Approximate Three Sum: Finding Three Numbers Closest to a Target

Approximate Three Sum

Imagine you have a bag of numbers. Someone gives you a *target* number, and asks you a question: "Pick any three numbers from the bag. Add them up. Which three give a sum that lands as close as possible to my target?"

That is exactly the Approximate Three Sum problem.

What the problem asks

You are given:

• An integer array called arr (just a list of whole numbers).
• A single number called target.

Your task: choose three numbers from arr, add them together, and find the combination whose sum is closest to target. You then return that sum — not the three numbers themselves, just their total.

Notice the word "closest." The sum does not have to equal the target exactly. It just needs to be nearer to the target than any other choice of three numbers.

A worked example

Example 1

Input:  arr = [2, 7, 11, 15], target = 3
Output: 20

Let's see why. We must pick three numbers out of these four. Here are the possible groups of three and their sums:

• 2 + 7 + 11 = 20
• 2 + 7 + 15 = 24
• 2 + 11 + 15 = 28
• 7 + 11 + 15 = 33

The target is 3. The sum closest to 3 is 20 (it is only 17 away, while every other choice is farther). So the answer is 20.

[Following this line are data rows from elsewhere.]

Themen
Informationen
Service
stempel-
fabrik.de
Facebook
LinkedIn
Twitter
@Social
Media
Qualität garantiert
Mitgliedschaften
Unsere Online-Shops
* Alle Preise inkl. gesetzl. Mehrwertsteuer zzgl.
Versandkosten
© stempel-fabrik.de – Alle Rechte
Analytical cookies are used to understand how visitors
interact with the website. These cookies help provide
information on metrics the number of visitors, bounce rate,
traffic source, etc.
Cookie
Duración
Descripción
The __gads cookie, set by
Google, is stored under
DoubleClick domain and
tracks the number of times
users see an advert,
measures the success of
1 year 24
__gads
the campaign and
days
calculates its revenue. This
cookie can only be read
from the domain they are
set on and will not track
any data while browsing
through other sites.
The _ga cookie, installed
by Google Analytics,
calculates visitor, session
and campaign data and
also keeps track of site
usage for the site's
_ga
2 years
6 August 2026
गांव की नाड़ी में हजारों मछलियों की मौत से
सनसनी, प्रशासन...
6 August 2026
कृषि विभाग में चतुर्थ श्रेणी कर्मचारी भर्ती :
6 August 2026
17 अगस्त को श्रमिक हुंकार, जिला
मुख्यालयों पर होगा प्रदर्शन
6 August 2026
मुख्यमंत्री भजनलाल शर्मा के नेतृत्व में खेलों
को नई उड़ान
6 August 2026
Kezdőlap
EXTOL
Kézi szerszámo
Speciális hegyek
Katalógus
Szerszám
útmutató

A helpful way to think about "closest" is distance. For any sum, the distance to the target is how far apart they are, ignoring the sign. In code we measure this with the absolute value: abs(sum - target). The smaller this distance, the better the choice.

Example 2

Input: arr = [-1, 2, 1, -4], target = 1

The same idea applies, and the numbers can be negative too. You would try the different groups of three, compute each sum, and keep the one whose distance to 1 is smallest.

One important guarantee

The problem tells you that each input has exactly one solution. That means you never have to worry about ties or about "no answer existing." There is always one clear best sum to return.

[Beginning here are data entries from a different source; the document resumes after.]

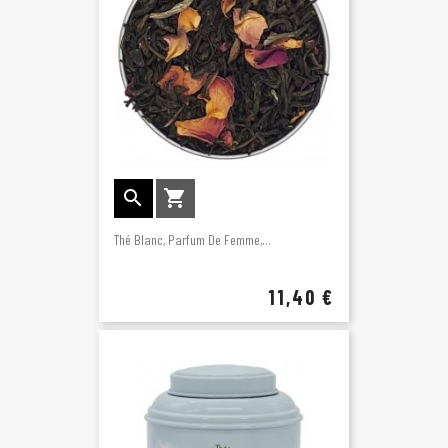


Thé Blanc, Parfum De Femme,...
11,40 €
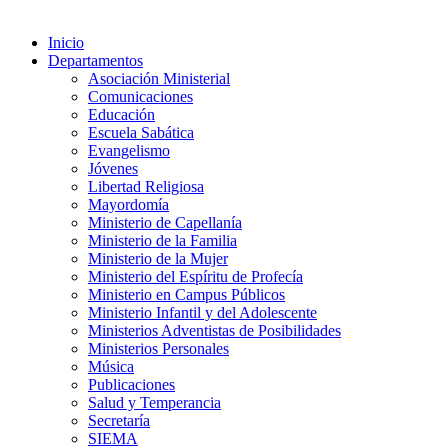
Inicio
Departamentos
Asociación Ministerial
Comunicaciones
Educación
Escuela Sabática
Evangelismo
Jóvenes
Libertad Religiosa
Mayordomía
Ministerio de Capellanía
Ministerio de la Familia
Ministerio de la Mujer
Ministerio del Espíritu de Profecía
Ministerio en Campus Públicos
Ministerio Infantil y del Adolescente
Ministerios Adventistas de Posibilidades
Ministerios Personales
Música
Publicaciones
Salud y Temperancia
Secretaría
SIEMA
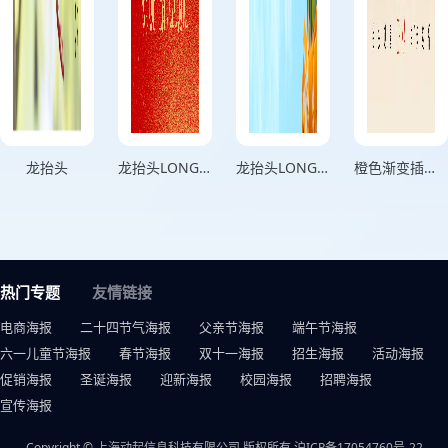
龙抬头
龙抬头LONG TAI TOU
龙抬头LONG TAI TOU
橙色渐变插画风格愿君如龙乘风而上竖版二月二龙抬头海报
热门专题
友情链接
电商海报
二十四节气海报
父亲节海报
端午节海报
六一儿童节海报
春节海报
双十一海报
招生海报
活动海报
促销海报
圣诞海报
迎新海报
校园海报
招聘海报
宣传海报
Copyright © 上海动起信息科技有限公司 版权所有
沪ICP备17054760号-22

How to think about solving it

The most direct idea is to try every possible group of three numbers, compute each sum, and remember the sum that comes closest to the target.

1. Start by assuming the first group you see is the best so far.
2. Look at each new group of three. Compute its sum.
3. Compare its distance to the target (abs(sum - target)) with the best distance found so far.
4. If the new group is closer, it becomes the new best.
5. After checking all groups, return the best sum.

The starter code gives you the function shape to fill in:

class Solution {
public:
    int approximateThreeSum(vector<int> &arr,

Here vector<int> &arr is simply C++'s way of saying "a list of integers." Your job is to fill in the body so it returns the closest sum.